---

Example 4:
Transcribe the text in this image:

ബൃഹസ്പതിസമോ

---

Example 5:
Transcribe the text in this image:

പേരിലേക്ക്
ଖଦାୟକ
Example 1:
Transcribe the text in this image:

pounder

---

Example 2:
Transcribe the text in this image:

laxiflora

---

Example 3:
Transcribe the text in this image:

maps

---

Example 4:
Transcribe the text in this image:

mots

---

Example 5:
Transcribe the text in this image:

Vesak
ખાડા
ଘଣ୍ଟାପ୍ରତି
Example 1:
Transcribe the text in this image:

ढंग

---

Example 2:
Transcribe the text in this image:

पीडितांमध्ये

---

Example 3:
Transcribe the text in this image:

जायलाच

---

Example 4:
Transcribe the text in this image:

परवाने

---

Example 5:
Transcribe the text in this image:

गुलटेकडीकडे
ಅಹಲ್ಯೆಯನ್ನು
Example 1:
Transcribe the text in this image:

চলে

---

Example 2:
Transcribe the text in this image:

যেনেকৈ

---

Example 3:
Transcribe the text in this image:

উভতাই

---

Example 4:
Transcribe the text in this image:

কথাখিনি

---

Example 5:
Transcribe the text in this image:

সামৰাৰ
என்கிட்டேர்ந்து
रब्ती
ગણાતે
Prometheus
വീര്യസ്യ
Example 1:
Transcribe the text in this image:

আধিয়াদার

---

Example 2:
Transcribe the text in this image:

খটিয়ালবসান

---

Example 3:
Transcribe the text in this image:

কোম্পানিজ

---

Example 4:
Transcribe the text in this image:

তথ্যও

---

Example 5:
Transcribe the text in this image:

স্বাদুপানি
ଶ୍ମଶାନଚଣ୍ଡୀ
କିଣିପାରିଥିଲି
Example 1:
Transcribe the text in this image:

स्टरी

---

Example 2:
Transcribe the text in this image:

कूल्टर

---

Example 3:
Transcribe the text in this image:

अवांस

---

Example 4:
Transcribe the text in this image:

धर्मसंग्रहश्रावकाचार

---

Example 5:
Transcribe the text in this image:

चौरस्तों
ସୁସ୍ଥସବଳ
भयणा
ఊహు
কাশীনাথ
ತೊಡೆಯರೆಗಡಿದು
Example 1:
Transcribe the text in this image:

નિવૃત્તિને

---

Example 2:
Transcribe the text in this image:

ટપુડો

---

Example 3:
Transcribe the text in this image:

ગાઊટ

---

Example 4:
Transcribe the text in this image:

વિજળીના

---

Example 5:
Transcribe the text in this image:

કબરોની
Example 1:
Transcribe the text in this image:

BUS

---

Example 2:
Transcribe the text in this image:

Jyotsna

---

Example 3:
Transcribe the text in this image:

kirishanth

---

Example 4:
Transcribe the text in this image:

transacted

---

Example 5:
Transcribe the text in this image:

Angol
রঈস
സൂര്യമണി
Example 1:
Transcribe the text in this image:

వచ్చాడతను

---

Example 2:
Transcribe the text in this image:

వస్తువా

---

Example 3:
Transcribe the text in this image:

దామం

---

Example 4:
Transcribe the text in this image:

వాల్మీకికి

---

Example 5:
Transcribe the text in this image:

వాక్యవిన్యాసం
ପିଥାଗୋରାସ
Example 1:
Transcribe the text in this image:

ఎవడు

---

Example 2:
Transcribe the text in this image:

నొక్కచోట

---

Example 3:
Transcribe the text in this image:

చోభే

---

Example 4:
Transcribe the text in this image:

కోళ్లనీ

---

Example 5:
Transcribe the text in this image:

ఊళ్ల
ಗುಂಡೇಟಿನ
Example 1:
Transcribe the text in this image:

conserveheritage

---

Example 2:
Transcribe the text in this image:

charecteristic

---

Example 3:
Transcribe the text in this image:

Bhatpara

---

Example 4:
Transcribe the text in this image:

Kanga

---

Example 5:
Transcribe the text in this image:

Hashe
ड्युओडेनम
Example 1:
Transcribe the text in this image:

How to complete this task » Output the full listing exactly as it stands.

Your response »
---

Example 4:
Transcribe the text in this image:

ബൃഹസ്പതിസമോ

---

Example 5:
Transcribe the text in this image:

പേരിലേക്ക്
ଖଦାୟକ
Example 1:
Transcribe the text in this image:

pounder

---

Example 2:
Transcribe the text in this image:

laxiflora

---

Example 3:
Transcribe the text in this image:

maps

---

Example 4:
Transcribe the text in this image:

mots

---

Example 5:
Transcribe the text in this image:

Vesak
ખાડા
ଘଣ୍ଟାପ୍ରତି
Example 1:
Transcribe the text in this image:

ढंग

---

Example 2:
Transcribe the text in this image:

पीडितांमध्ये

---

Example 3:
Transcribe the text in this image:

जायलाच

---

Example 4:
Transcribe the text in this image:

परवाने

---

Example 5:
Transcribe the text in this image:

गुलटेकडीकडे
ಅಹಲ್ಯೆಯನ್ನು
Example 1:
Transcribe the text in this image:

চলে

---

Example 2:
Transcribe the text in this image:

যেনেকৈ

---

Example 3:
Transcribe the text in this image:

উভতাই

---

Example 4:
Transcribe the text in this image:

কথাখিনি

---

Example 5:
Transcribe the text in this image:

সামৰাৰ
என்கிட்டேர்ந்து
रब्ती
ગણાતે
Prometheus
വീര്യസ്യ
Example 1:
Transcribe the text in this image:

আধিয়াদার

---

Example 2:
Transcribe the text in this image:

খটিয়ালবসান

---

Example 3:
Transcribe the text in this image:

কোম্পানিজ

---

Example 4:
Transcribe the text in this image:

তথ্যও

---

Example 5:
Transcribe the text in this image:

স্বাদুপানি
ଶ୍ମଶାନଚଣ୍ଡୀ
କିଣିପାରିଥିଲି
Example 1:
Transcribe the text in this image:

स्टरी

---

Example 2:
Transcribe the text in this image:

कूल्टर

---

Example 3:
Transcribe the text in this image:

अवांस

---

Example 4:
Transcribe the text in this image:

धर्मसंग्रहश्रावकाचार

---

Example 5:
Transcribe the text in this image:

चौरस्तों
ସୁସ୍ଥସବଳ
भयणा
ఊహు
কাশীনাথ
ತೊಡೆಯರೆಗಡಿದು
Example 1:
Transcribe the text in this image:

નિવૃત્તિને

---

Example 2:
Transcribe the text in this image:

ટપુડો

---

Example 3:
Transcribe the text in this image:

ગાઊટ

---

Example 4:
Transcribe the text in this image:

વિજળીના

---

Example 5:
Transcribe the text in this image:

કબરોની
Example 1:
Transcribe the text in this image:

BUS

---

Example 2:
Transcribe the text in this image:

Jyotsna

---

Example 3:
Transcribe the text in this image:

kirishanth

---

Example 4:
Transcribe the text in this image:

transacted

---

Example 5:
Transcribe the text in this image:

Angol
রঈস
സൂര്യമണി
Example 1:
Transcribe the text in this image:

వచ్చాడతను

---

Example 2:
Transcribe the text in this image:

వస్తువా

---

Example 3:
Transcribe the text in this image:

దామం

---

Example 4:
Transcribe the text in this image:

వాల్మీకికి

---

Example 5:
Transcribe the text in this image:

వాక్యవిన్యాసం
ପିଥାଗୋରାସ
Example 1:
Transcribe the text in this image:

ఎవడు

---

Example 2:
Transcribe the text in this image:

నొక్కచోట

---

Example 3:
Transcribe the text in this image:

చోభే

---

Example 4:
Transcribe the text in this image:

కోళ్లనీ

---

Example 5:
Transcribe the text in this image:

ఊళ్ల
ಗುಂಡೇಟಿನ
Example 1:
Transcribe the text in this image:

conserveheritage

---

Example 2:
Transcribe the text in this image:

charecteristic

---

Example 3:
Transcribe the text in this image:

Bhatpara

---

Example 4:
Transcribe the text in this image:

Kanga

---

Example 5:
Transcribe the text in this image:

Hashe
ड्युओडेनम
Example 1:
Transcribe the text in this image:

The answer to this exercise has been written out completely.